Page text |
___
# Brokers and data for Asian markets?



## GreatPig (26 October 2005)

Anyone know of online brokers and data sources (including historic data) for some of the Asian markets? Specifially I'm thinking of Japan, Hong Kong, and Singapore - although possibly China as well.

I see HSBC Online Stockbroking, which I use here, supports Hong Kong and Singapore, but apparently not Japan and China. And I don't know where I'd get the data from.

Thanks.

GP


----------



## kaveman (26 October 2005)

Brokers I don't know about buut you can get the history and daily update from Justdata
http://www.justdata.com.au/Products/BodhiHistory/index.htm


----------



## GreatPig (26 October 2005)

Thanks, Kaveman.

They have HK & Singapore, but I didn't see Japan.
___
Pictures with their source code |
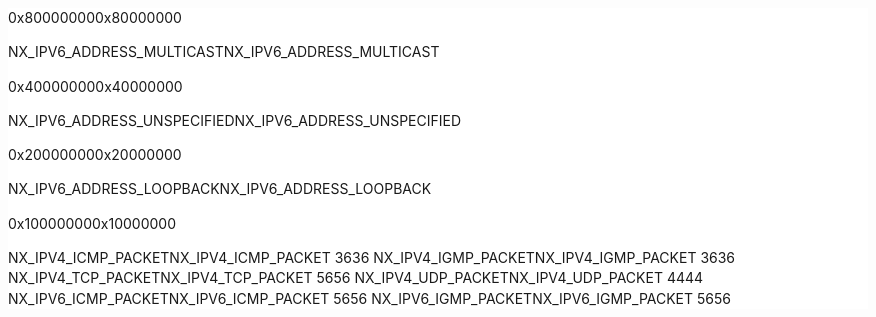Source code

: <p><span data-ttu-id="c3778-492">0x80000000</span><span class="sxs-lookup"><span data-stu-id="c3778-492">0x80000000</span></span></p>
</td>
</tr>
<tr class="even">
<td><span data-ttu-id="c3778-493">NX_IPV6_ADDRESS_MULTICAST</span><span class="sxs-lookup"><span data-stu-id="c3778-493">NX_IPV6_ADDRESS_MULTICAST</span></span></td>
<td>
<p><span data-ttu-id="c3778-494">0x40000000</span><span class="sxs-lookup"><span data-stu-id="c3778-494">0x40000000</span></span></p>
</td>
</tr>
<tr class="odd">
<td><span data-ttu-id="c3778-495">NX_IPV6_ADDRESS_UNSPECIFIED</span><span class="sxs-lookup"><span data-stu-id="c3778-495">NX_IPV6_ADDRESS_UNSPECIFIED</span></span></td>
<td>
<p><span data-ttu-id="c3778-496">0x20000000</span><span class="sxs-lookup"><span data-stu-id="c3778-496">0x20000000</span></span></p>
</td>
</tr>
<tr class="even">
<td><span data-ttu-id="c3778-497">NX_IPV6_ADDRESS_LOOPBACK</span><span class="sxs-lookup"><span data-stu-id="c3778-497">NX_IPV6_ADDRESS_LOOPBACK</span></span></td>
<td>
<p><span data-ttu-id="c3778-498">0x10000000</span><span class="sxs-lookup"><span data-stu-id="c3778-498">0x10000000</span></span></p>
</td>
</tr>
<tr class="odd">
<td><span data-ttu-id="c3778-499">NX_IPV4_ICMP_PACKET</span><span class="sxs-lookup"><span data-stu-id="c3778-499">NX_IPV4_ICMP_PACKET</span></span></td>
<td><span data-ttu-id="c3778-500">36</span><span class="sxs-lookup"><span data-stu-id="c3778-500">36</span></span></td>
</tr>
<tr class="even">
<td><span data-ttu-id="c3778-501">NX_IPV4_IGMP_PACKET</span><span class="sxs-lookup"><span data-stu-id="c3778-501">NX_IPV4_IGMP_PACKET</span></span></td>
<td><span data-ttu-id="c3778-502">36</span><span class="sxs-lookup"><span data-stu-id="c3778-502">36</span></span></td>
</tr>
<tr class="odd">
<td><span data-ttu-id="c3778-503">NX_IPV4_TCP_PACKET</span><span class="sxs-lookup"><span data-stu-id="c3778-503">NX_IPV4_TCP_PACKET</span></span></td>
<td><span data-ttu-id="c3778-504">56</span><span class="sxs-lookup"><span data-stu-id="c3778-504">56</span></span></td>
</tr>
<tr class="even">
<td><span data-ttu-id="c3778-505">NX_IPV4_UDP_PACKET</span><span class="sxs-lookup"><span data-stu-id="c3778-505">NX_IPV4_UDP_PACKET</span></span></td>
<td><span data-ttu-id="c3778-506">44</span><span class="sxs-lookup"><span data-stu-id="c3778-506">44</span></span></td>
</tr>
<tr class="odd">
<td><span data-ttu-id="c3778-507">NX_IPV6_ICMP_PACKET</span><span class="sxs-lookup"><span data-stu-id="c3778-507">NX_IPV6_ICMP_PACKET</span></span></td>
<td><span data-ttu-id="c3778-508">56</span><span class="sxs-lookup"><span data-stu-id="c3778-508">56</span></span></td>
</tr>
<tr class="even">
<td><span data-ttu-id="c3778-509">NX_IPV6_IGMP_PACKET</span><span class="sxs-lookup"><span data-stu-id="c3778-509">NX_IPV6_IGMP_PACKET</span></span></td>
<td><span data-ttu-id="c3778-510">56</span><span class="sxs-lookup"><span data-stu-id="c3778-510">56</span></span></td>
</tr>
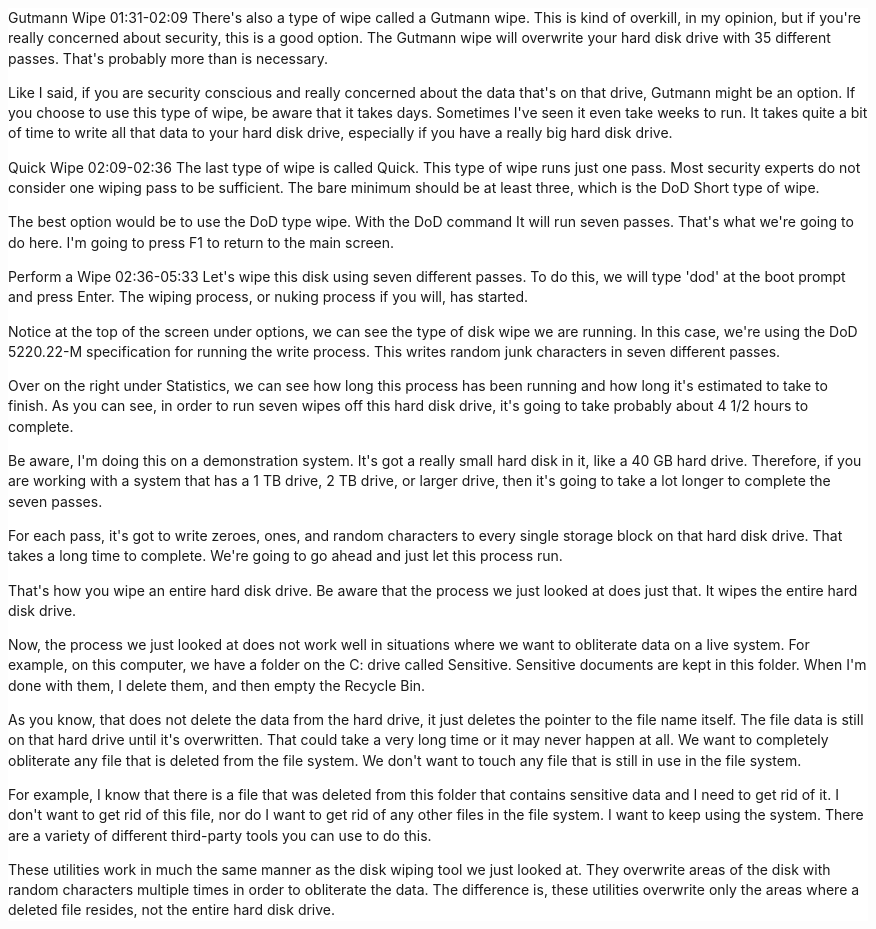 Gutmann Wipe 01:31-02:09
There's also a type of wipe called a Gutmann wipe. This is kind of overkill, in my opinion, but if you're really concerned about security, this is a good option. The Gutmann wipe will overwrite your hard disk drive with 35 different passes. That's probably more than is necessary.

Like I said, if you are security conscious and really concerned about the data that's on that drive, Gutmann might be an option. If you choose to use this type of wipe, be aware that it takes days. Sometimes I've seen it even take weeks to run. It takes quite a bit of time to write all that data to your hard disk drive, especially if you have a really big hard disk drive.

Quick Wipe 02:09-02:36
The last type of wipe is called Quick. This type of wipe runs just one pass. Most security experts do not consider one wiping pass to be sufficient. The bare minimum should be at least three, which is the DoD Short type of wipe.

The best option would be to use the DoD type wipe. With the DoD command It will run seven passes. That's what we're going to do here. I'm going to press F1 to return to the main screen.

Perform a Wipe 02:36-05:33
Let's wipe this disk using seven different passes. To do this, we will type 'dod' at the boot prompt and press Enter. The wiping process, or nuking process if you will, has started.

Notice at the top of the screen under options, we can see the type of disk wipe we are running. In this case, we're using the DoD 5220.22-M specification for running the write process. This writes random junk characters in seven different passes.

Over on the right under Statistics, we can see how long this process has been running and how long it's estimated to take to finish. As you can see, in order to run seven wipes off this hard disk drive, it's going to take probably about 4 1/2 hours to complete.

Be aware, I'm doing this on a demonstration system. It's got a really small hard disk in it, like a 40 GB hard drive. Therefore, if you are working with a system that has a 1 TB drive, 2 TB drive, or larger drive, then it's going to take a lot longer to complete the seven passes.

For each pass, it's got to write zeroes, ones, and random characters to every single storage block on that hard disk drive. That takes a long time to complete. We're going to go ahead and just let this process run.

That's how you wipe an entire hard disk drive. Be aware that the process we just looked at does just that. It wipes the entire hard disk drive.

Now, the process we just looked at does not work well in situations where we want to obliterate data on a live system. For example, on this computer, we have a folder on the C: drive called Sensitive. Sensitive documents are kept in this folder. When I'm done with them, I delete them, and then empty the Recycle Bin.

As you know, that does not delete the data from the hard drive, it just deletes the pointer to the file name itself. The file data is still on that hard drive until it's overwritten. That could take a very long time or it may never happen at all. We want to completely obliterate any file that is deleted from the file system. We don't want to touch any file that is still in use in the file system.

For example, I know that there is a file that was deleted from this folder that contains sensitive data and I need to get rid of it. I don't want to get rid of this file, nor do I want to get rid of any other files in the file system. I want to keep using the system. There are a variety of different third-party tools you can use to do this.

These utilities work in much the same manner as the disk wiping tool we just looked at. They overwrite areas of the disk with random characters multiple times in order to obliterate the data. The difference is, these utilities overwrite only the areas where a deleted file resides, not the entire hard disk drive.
___
Complete the following |
**a)** From the listing, reproduce the lines verbatim, starting at the line that contains "For each pass, it's" and ending at the final line of the listing.
**b)** Pick up the thread about brokers and data for Asian markets right after its last message and write what follows.

Answer list |
**a)**
For each pass, it's got to write zeroes, ones, and random characters to every single storage block on that hard disk drive. That takes a long time to complete. We're going to go ahead and just let this process run.

That's how you wipe an entire hard disk drive. Be aware that the process we just looked at does just that. It wipes the entire hard disk drive.

Now, the process we just looked at does not work well in situations where we want to obliterate data on a live system. For example, on this computer, we have a folder on the C: drive called Sensitive. Sensitive documents are kept in this folder. When I'm done with them, I delete them, and then empty the Recycle Bin.

As you know, that does not delete the data from the hard drive, it just deletes the pointer to the file name itself. The file data is still on that hard drive until it's overwritten. That could take a very long time or it may never happen at all. We want to completely obliterate any file that is deleted from the file system. We don't want to touch any file that is still in use in the file system.

For example, I know that there is a file that was deleted from this folder that contains sensitive data and I need to get rid of it. I don't want to get rid of this file, nor do I want to get rid of any other files in the file system. I want to keep using the system. There are a variety of different third-party tools you can use to do this.

These utilities work in much the same manner as the disk wiping tool we just looked at. They overwrite areas of the disk with random characters multiple times in order to obliterate the data. The difference is, these utilities overwrite only the areas where a deleted file resides, not the entire hard disk drive.

**b)**
Cheers,
GP


----------



## markrmau (26 October 2005)

Japan securities are also in the free egoli prochart software, however you don't seem to be able to save the OHLC data to file for backtesting. 

You could try looking around MDSnews.com for ohlc data (where prochart downloads data from), or you could try seeing if you can read the prochart cache data.


----------



## mswiggs (5 February 2006)

Hi GP,
Did you have any luck of finding data for all the asian markets including Japan?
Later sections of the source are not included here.